For Patch 6, Hugh did not like my approach to minimize the number of folios for truncate[3]. I would like to get more feedback, especially from FS people, on it to decide whether to keep it or not.
I'm curious, would it make sense to exclude the "more" controversial parts (i.e., patch #6) for now, and focus on the XFS use case only?
Sure. Patch 6 was there to make use of split_huge_page_to_list_to_order(). Now we have multi-size THP and XFS use cases, it can be dropped.
What are your plans for how to determine when to split THP and to what order? I don't see anything in this series that would split anon THP to non-zero order?
We have talked about using hints from user space in the past (e.g. mremap, munmap, madvise, etc).

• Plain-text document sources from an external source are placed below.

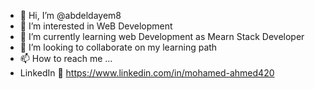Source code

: - 👋 Hi, I’m @abdeldayem8
- 👀 I’m interested in WeB Development
- 🌱 I’m currently learning web Development as Mearn Stack Developer
- 💞️ I’m looking to collaborate on my learning path
- 📫 How to reach me ...
- LinkedIn 🔗 https://www.linkedin.com/in/mohamed-ahmed420

<!---
abdeldayem8/abdeldayem8 is a ✨ special ✨ repository because its `README.md` (this file) appears on your GitHub profile.
You can click the Preview link to take a look at your changes.
--->
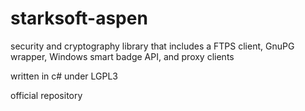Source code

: # starksoft-aspen
security and cryptography library that includes a FTPS client, GnuPG wrapper, Windows smart badge API, and proxy clients

written in c# under LGPL3 

official repository

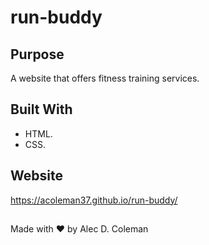 # run-buddy

## Purpose
A website that offers fitness training services.

## Built With
* HTML.
* CSS.

## Website
https://acoleman37.github.io/run-buddy/

##
Made with ❤️ by Alec D. Coleman
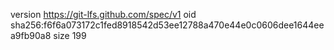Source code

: version https://git-lfs.github.com/spec/v1
oid sha256:f6f6a073172c1fed8918542d53ee12788a470e44e0c0606dee1644eea9fb90a8
size 199
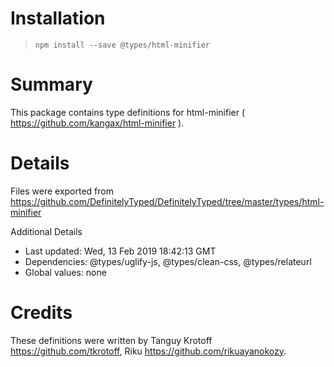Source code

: # Installation
> `npm install --save @types/html-minifier`

# Summary
This package contains type definitions for html-minifier ( https://github.com/kangax/html-minifier ).

# Details
Files were exported from https://github.com/DefinitelyTyped/DefinitelyTyped/tree/master/types/html-minifier

Additional Details
 * Last updated: Wed, 13 Feb 2019 18:42:13 GMT
 * Dependencies: @types/uglify-js, @types/clean-css, @types/relateurl
 * Global values: none

# Credits
These definitions were written by Tanguy Krotoff <https://github.com/tkrotoff>, Riku <https://github.com/rikuayanokozy>.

But chrome has a use case where it temporarily mprotects a single (4K) page as part of garbage collection (IIRC). If you eagerly split on that hint, you will have lost the benefits of the large folio when it later mprotects back to the original setting.
Not only that, splitting will make some of these operations more expensive, possibly with no actual benefit.
I guess David will suggest this would be a good use case for the khugepaged-lite machanism we have been talking about. I dunno - it seems wasteful to split then collapse again.
I agree. mprotect() and even madvise(), ... might not be good candidates for splitting. mremap() likely is, if the folio is mapped exclusively. MADV_DONTNEED/munmap()/mlock() might be good candidates (again, if mapped exclusively). This will need a lot of thought I'm afraid (as you say, deferred splitting is another example).
My initial use was for splitting 1GB THP to 2MB THP, but 1GB THP is not upstream yet. So for now, this might only be used by XFS. For anonymous large folios, we will use this when we find a justified use case. What I can think of is when a PMD-mapped THP happens to be split and the resulting order can be a HW/SW favored order, like 64KB or 32KB (to be able to use contig PTE), we split to that order, otherwise, we still split to order-0.
-- Best Regards, Yan, Zi